As explained in this thread, the public payers are offering bonus payments to any of their doctors or hospitals who adopt and start using electronic health records. Now, in the wake of the final meaningful use regulations, a number of private payers are lining up behind the federal efforts and coming up with some EHR adoption incentives/assistance of their own to encourage meaningful use:

A broad array of healthcare plans, providers and professional licensing bodies on Thursday announced a slew of initiatives aimed at getting hospitals and physicians' offices to adopt electronic health records.

These include: zero interest financing and other financial incentives for physician practices to purchase records systems; training and education to put them in place; recognizing providers who have adopted electronic health records through premium designations; and eventually requiring that providers shift to paperless records in order to stay in insurance networks and retain their certification. The new initiatives were announced at a meeting organized by the policy journal Health Affairs and the Health Industry Forum at Brandeis University.

[...]

"When we saw this before, yes some of the physicians adopted the tool, but they didn't necessarily use it in the routine practice of medicine," said Charles Kennedy, vice-president for Health Information Technology at WellPoint Inc. "And so the importance of aligning our programs behind the federal programs is that we now are all saying the same thing."

The Obama administration applauded the commitments in a joint statement by David Blumenthal, the National Coordinator for Health Information Technology, and Marilyn Tavenner, principal deputy administrator at the Centers for Medicare and Medicaid Services.

"The public and private sectors can and must collaborate in furthering the goal of creating a 21st century electronic health information system in the United States," they said. "For that reason we are pleased and encouraged by today's announcement of significant initial steps by organizations across the spectrum of health care to support [the] goal of furthering the meaningful use of certified [electronic health records]."
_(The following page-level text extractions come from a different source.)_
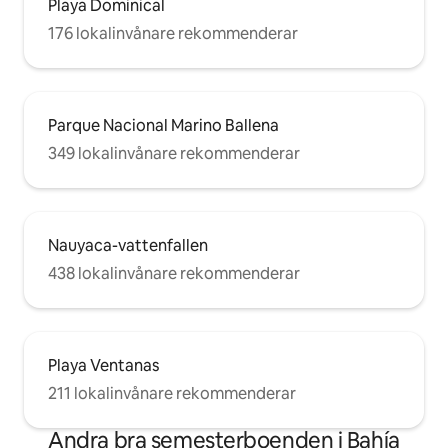
Playa Dominical
176 lokalinvånare rekommenderar
Parque Nacional Marino Ballena
349 lokalinvånare rekommenderar
Nauyaca-vattenfallen
438 lokalinvånare rekommenderar
Playa Ventanas
211 lokalinvånare rekommenderar
Andra bra semesterboenden i Bahía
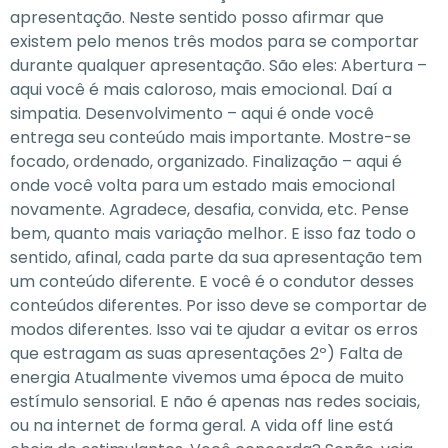
apresentação. Neste sentido posso afirmar que
existem pelo menos três modos para se comportar
durante qualquer apresentação. São eles: Abertura –
aqui você é mais caloroso, mais emocional. Daí a
simpatia. Desenvolvimento – aqui é onde você
entrega seu conteúdo mais importante. Mostre-se
focado, ordenado, organizado. Finalização – aqui é
onde você volta para um estado mais emocional
novamente. Agradece, desafia, convida, etc. Pense
bem, quanto mais variação melhor. E isso faz todo o
sentido, afinal, cada parte da sua apresentação tem
um conteúdo diferente. E você é o condutor desses
conteúdos diferentes. Por isso deve se comportar de
modos diferentes. Isso vai te ajudar a evitar os erros
que estragam as suas apresentações 2º) Falta de
energia Atualmente vivemos uma época de muito
estímulo sensorial. E não é apenas nas redes sociais,
ou na internet de forma geral. A vida off line está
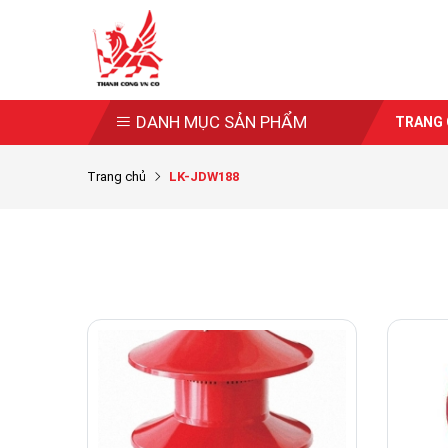
DANH MỤC SẢN PHẨM
TRANG
Trang chủ
LK-JDW188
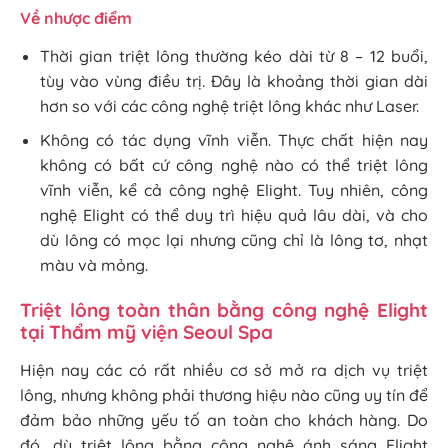
Về nhược điểm
Thời gian triệt lông thường kéo dài từ 8 – 12 buổi,
tùy vào vùng điều trị. Đây là khoảng thời gian dài
hơn so với các công nghệ triệt lông khác như Laser.
Không có tác dụng vĩnh viễn. Thực chất hiện nay
không có bất cứ công nghệ nào có thể triệt lông
vĩnh viễn, kể cả công nghệ Elight. Tuy nhiên, công
nghệ Elight có thể duy trì hiệu quả lâu dài, và cho
dù lông có mọc lại nhưng cũng chỉ là lông tơ, nhạt
màu và mỏng.
Triệt lông toàn thân bằng công nghệ Elight
tại Thẩm mỹ viện Seoul Spa
Hiện nay các có rất nhiều cơ sở mở ra dịch vụ triệt
lông, nhưng không phải thương hiệu nào cũng uy tín để
đảm bảo những yếu tố an toàn cho khách hàng. Do
đó, dù triệt lông bằng công nghệ ánh sáng Elight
There's an unprecedented effort going on in every state in the country right now and now some big players are bringing additional resources to the table. Exciting times.

And if you want a bit more detail:
Federal incentive payments for meaningful use of electronic health records became more meaningful on Aug. 5 as four major commercial insurers announced programs that could result in additional private sector incentives.

The payers are Aetna Inc., Highmark Inc., UnitedHealth Group and WellPoint Inc. All four insurers, at minimum, will align their pay-for-performance programs with federal meaningful use criteria. In some cases, physicians who meet a payer's P4P criteria and demonstrate meaningful use will receive a higher P4P payment; in other cases the payment won't rise but demonstrating meaningful use will become a criteria for getting the P4P payment.

Aetna will offer additional financial incentives for demonstrating meaningful use but whether the payments come from a separate incentive program or an increased P4P payment has not yet been determined.

UnitedHealth now will tie part of its P4P payments to demonstrating meaningful use. It is not yet clear if meeting meaningful use will result in a higher P4P payment. UnitedHealth has P4P programs in several regions across the nation. Now, it will rollout a single, uniform P4P program nationwide.

[...]

At WellPoint, physicians in a P4P program will have to demonstrate meaningful use to get a payment, but meaningful use won't increase the payment. WellPoint also will offer millions of dollars in low-interest loans to assist hospitals in rural, critical access or medically underserved areas to purchase and adopt EHRs. The loans will start in California and Georgia in 2011, and WellPoint will use results from those programs to evaluate expansion to other states.

Details on Highmark's incentive program were not available.